Thursday, January 21, 2010

L'anima ho milionaria!

It's true that I have the very great fortune to live in a metropolis which boasts one of the world's great opera houses. For an opera-obsessed little girl in a big city, there may be no better place of refuge than the Met, with its sleek opulence, its friendly staff, and reliably glorious music (not to mention tickets for $20 and under at any non-gala performance.) However, when one is obsessed with opera, there are always more worlds to conquer. Right now, all over the world, opera is happening. While I cheerfully embrace the lofty-goals, low-income existence of a graduate student, there are times when I wish I could fly to Milan for Rigoletto, or budget a week at Bayreuth.

Such possibilities are far off, if not entirely chimerical. However, my dreams of seeing international opera have just come one step closer, thanks to Arte (Association Relative à la Télévision Européenne). After reading rhapsodic reviews in Le Monde (sadly no longer available without a subscription to their website, but one may be found here), I was eating my heart out over the impossibility of seeing the aesthetically intelligent, soulfully sung Werther currently being mounted at the Opera Bastille. I despair no more! It is being broadcast on 26th January, and Arte has a streaming function that works on this side of the Atlantic. Quelle joie!

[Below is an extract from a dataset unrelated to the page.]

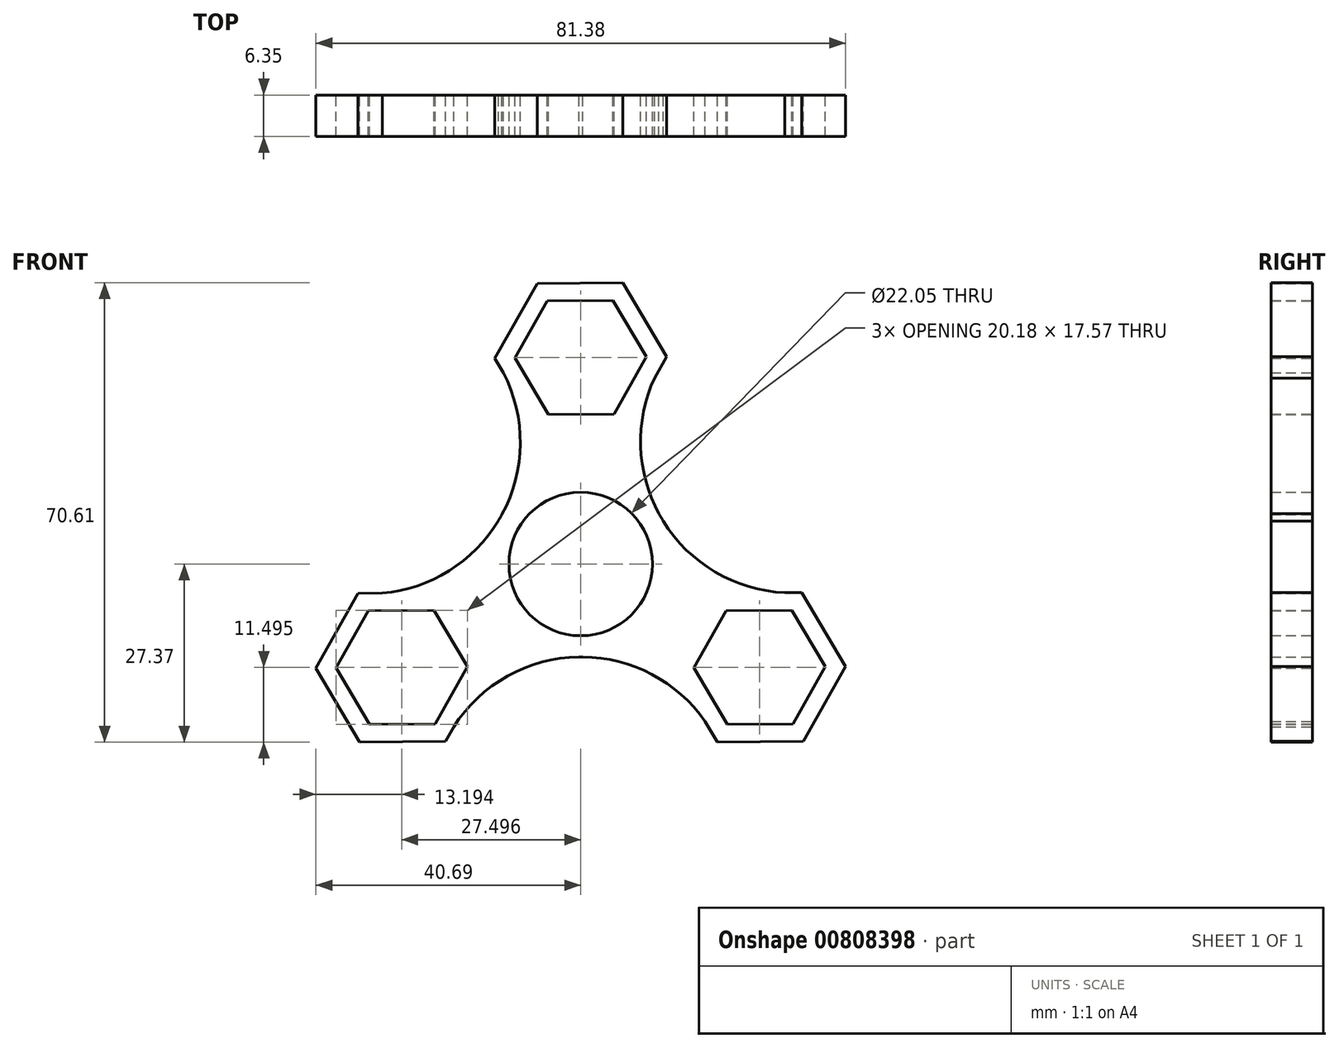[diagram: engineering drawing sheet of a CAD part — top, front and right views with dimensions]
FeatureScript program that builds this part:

Edit: I have searched and I have found more Werther reviews, here and here. To my incredulous delight, they are invariably rhapsodic, hymning the conductor, the sets, and the singers; for Jonas Kaufmann, the production's Werther, the praise becomes adoration. One review compares him to a demigod. My favorite, after praising his "absolute mastery of breath control, carrying of the legato phrases, clarity of articulation and declamatory art," declares ecstatically that "most importantly, Werther is there in front of us, in flesh and blood, the young romantic hero: handsome, dark, suicidal, devastated, entirely composed of repressed impulses and forbidden dreams, yet [expressed] with great economy in acting and concentration in singing." Even assuming euphuistic tendencies among Francophone music critics, this is exciting.

And if you murmur that even the Met is closed to you... deh, cessate! In addition to absorbing the radio broadcasts so dear to my heart, you can watch live HD transmissions from your local cinema or symphony hall. (La Scala has a similar service, albeit in fewer locations). You could also subscribe to the MetPlayer (not free, but for a low price per opera) to get access to hundreds of past performances. (I'm assuming you already have your local library system's CD and DVD holdings memorized.)

Naja, das war's: no philosophical reflections, just joy in accessible opera. For some more operatic joy, try Luisa Tetrazzini singing Oscar's "Saper Vorreste." Tra la la la la!